Co-authoring is supported on Word, Excel, PowerPoint and OneNote. If you and another writer have a difference of opinion, you could clear the air by opening a chat window right inside Word.

BROADCASTING does not always mean television. Suppose your flight to a major office conference in London has been delayed indefinitely thanks to a volcano in Iceland with an unpronouncable name. What do you do? Well, you can now broadcast your PowerPoint presentation from inside PowerPoint, and you can invite anyone to view the presentation over the Internet. All you need is an Internet connection (at least 256kbps) and a phone for a voice over.

VIDEO TRIMMING AND PHOTO EDITING, much like broadcasting, was always something you could do only by opening another application-if you had one. But now adding photographs and video in PowerPoint, Word and Outlook is easy. In PowerPoint you can not only edit and trim the video, you can add effects and text to come in when you want them to. Again, not a really "radical" solution, but made very simple. In fact, the photo-editing tool is quite capable and makes removing backgrounds, cropping and adding basic effects fairly easy. The enhanced graphics ability almost allows you to make your presentation into a movie.

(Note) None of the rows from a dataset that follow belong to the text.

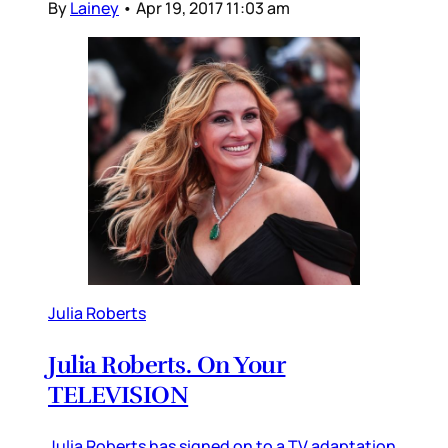
By
Lainey
•
Apr 19, 2017 11:03 am
Julia Roberts
Julia Roberts. On Your
TELEVISION
Julia Roberts has signed on to a TV adaptation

That graphics ability also flows into Excel, allowing you more interesting ways of visualising your data. It is even easier to share content between different applications, and if you use the improved OneNote software bundled into even basic versions of Office, you can cross reference data from not just different documents but also the Internet.

WITH OFFICE WEB APPS, Microsoft has made some interesting moves when it comes to online communities, perhaps taking a cue from the Xbox Live platform, an unqualified success among gamers.

In Office 2010, Microsoft is moving its popular productivity tools onto the "cloud" too. You could sign-up and work on Office on most modern browsers. In fact, you do not need to buy Office 2010 to use its Web version, only a broadband connection. This will also allow you to share your documents, presentations and spreadsheets on the Web with your friends via websites such as Facebook. Companies could also enable online sharing inside their network using SharePoint, which is more intuitive to use in the current avatar.

The big plus for Office Web Apps is that there is no loss of formatting from the PC to the Web versions. There is even more when it comes to the Web and in Office 2010, Microsoft has integrated Facebook and LinkedIn straight onto Outlook in this new release.

OFFICE MOBILE shows that Microsoft has taken to heart the premise that the future of the Web is mobile; all of the major tools in Office 2010 are mobile-compatible. This will initially work on all devices powered by Microsoft Windows Mobile 6.5 and upcoming devices on Windows Phone 7 but Microsoft has tied up with Nokia which will make these tools also available on future Nokia smartphones running Symbian software. Like Office Web Apps, Microsoft promises that the mobile version will maintain all formatting.

Microsoft has different versions of Office, the basic "Home and Student" edition with Word, Excel, PowerPoint and OneNote has a US retail price of $149 (Rs 6,700) and the 'Home and Business' edition which has Outlook will retail for $279 (around Rs 12,500) but versions preinstalled will be up to 30 per cent cheaper.

Microsoft claims that you will not need any major enhancements in computer processing power to run Office 2010. However, we suspect that with the enhanced graphical ability of Office 2010 (both on the PC and the Web) and its multithread ability, it might not be a bad idea to get memory upgrades.

Interested in a test drive? Microsoft, having learnt from the tremendous user feedback it received for Windows 7, has also made the beta version of Office 2010 available online. You can download the beta version of Office 2010 from www.microsoft.com/office/2010/.